Saved entries
-- Opening Marker --
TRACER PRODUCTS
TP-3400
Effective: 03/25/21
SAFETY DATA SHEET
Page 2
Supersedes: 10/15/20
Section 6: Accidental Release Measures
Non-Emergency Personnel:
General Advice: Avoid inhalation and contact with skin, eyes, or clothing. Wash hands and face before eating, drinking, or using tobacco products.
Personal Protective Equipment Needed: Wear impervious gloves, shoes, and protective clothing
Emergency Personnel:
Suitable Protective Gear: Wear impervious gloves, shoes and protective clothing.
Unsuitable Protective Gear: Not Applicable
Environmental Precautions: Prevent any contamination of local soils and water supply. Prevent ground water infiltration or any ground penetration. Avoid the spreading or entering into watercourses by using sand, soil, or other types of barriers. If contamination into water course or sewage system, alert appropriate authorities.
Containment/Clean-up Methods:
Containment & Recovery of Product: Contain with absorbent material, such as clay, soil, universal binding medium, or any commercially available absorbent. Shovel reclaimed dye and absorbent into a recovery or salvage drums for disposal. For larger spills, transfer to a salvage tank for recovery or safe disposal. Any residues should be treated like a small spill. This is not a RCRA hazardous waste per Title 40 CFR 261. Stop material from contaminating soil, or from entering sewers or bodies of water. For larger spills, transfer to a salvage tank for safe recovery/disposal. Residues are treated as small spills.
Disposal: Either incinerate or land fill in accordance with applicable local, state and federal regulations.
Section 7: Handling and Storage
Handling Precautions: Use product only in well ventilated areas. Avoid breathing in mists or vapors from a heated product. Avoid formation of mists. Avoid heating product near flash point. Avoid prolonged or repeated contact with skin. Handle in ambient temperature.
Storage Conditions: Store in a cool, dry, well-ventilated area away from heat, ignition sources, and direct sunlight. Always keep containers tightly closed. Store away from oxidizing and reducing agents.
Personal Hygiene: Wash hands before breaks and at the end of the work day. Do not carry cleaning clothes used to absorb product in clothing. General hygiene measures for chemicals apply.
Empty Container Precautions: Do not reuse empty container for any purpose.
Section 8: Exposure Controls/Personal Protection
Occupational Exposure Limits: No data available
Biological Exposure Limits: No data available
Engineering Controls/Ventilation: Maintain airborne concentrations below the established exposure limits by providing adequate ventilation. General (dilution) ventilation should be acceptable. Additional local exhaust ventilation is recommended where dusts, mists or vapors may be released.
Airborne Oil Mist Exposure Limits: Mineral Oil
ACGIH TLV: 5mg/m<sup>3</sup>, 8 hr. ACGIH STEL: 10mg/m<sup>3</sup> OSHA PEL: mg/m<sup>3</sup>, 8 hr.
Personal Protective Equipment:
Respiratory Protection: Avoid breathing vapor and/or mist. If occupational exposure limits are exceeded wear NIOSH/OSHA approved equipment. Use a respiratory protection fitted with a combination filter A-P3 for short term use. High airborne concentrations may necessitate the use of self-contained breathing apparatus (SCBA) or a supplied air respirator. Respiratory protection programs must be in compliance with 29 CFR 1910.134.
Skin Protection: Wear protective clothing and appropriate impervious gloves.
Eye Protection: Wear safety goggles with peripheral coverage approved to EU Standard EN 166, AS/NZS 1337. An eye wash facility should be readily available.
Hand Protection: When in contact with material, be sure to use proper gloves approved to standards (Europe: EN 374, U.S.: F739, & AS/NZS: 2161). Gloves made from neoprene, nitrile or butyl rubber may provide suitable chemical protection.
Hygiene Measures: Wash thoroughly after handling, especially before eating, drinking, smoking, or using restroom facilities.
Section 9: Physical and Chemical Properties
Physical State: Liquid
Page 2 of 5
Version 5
-- Closing Marker --
• [PROMPT]
Starting at the first line of the records, print each line exactly, stopping after the line that contains "Unsuitable Protective Gear: Not Applicable".

• [FINISHED EXERCISE]
TRACER PRODUCTS
TP-3400
Effective: 03/25/21
SAFETY DATA SHEET
Page 2
Supersedes: 10/15/20
Section 6: Accidental Release Measures
Non-Emergency Personnel:
General Advice: Avoid inhalation and contact with skin, eyes, or clothing. Wash hands and face before eating, drinking, or using tobacco products.
Personal Protective Equipment Needed: Wear impervious gloves, shoes, and protective clothing
Emergency Personnel:
Suitable Protective Gear: Wear impervious gloves, shoes and protective clothing.
Unsuitable Protective Gear: Not Applicable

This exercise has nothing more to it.